The Brunei public including the ministers, public servants, administrators, teachers, and students can and should be able to refer them to understand better the Brunei psyche as well as the nuances of finding civilised solutions to the problems of an evolving nation and its development. Such Council minutes need not be in the realm of mystique any more, because there is hardly much sensitive material in the minutes as the events discussed therein belong to a safe and a somewhat distant past. Moreover, one would realise by reading the Minutes how sharp, clever and sophisticated the Brunei elite were who had positively responded to the pressures of alien interests in a bid to preserve for posterity the sound monarchic traditions of Brunei.

The extant Brunei State Council Minutes are available in manuscript form and in several parts. The first part/volume is a bound copy containing Minutes of meetings held from 1907 until 1949. The bound volume contains copies of folios -- some hand-written and mostly type-written pages.

The language of the Minutes is English. During the brief interlude of the Japanese military occupation (1941-45), the State Council Minutes were written in Malay in Jawi script, i.e; Arabo-Persian script modified for Malay language writing. For the first time Jawi typewriters came into use during this Japanese phase. The Brunei Archives reference number to consult the bound Minutes Book is BA/FC/RBM/57.

### INFORMATION GIVEN
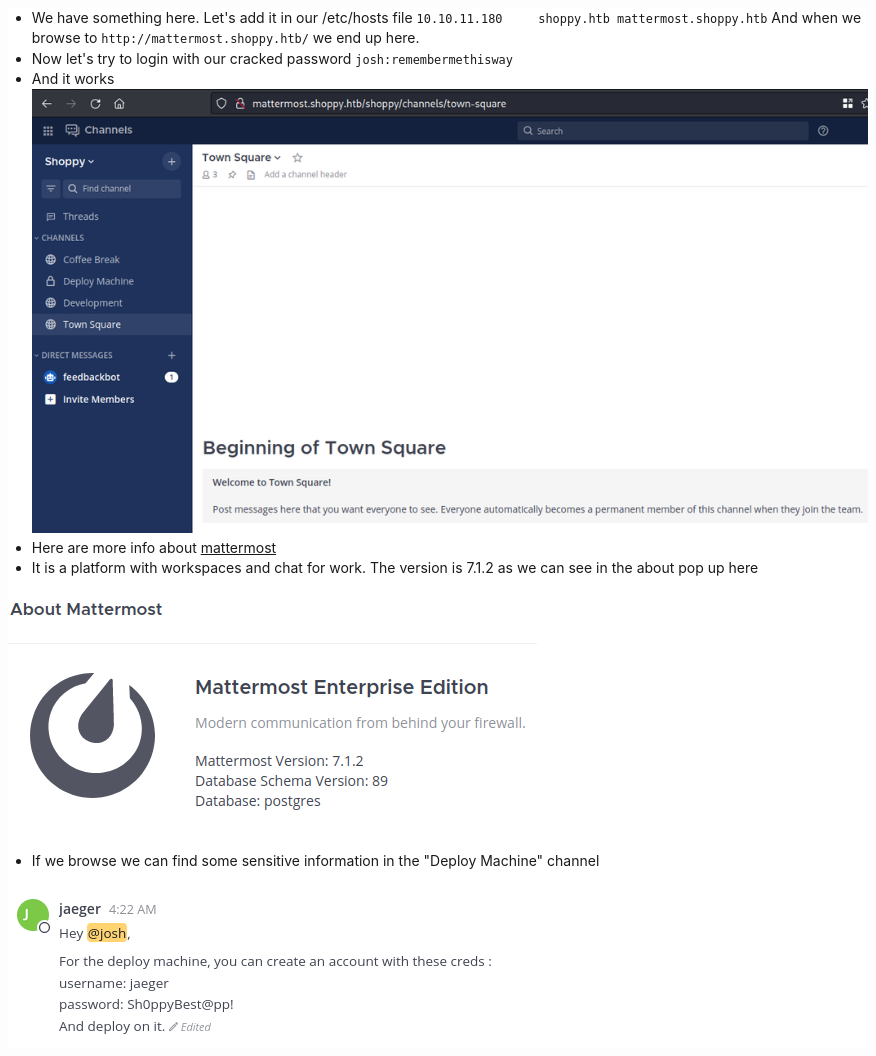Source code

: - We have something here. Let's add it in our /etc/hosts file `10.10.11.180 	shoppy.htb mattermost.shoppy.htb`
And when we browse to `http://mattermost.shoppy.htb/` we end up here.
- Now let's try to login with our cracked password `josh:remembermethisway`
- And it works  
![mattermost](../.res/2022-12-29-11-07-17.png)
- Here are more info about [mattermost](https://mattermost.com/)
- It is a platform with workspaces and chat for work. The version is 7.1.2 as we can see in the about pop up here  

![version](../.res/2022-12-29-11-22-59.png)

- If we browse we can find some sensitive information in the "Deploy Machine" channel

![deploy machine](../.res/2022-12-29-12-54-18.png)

### TASK REQUIREMENTS
1: Copy the passage about the Brunei State Council Minutes word for word, in full.
2: Repeat the stretch of the entries from the line containing "- If we browse" through the end of the entries, word for word.
The Brunei passage and the entries are unrelated material.

### ANSWERS GIVEN
1:
The Brunei public including the ministers, public servants, administrators, teachers, and students can and should be able to refer them to understand better the Brunei psyche as well as the nuances of finding civilised solutions to the problems of an evolving nation and its development. Such Council minutes need not be in the realm of mystique any more, because there is hardly much sensitive material in the minutes as the events discussed therein belong to a safe and a somewhat distant past. Moreover, one would realise by reading the Minutes how sharp, clever and sophisticated the Brunei elite were who had positively responded to the pressures of alien interests in a bid to preserve for posterity the sound monarchic traditions of Brunei.

The extant Brunei State Council Minutes are available in manuscript form and in several parts. The first part/volume is a bound copy containing Minutes of meetings held from 1907 until 1949. The bound volume contains copies of folios -- some hand-written and mostly type-written pages.

The language of the Minutes is English. During the brief interlude of the Japanese military occupation (1941-45), the State Council Minutes were written in Malay in Jawi script, i.e; Arabo-Persian script modified for Malay language writing. For the first time Jawi typewriters came into use during this Japanese phase. The Brunei Archives reference number to consult the bound Minutes Book is BA/FC/RBM/57.

2:
- If we browse we can find some sensitive information in the "Deploy Machine" channel

![deploy machine](../.res/2022-12-29-12-54-18.png)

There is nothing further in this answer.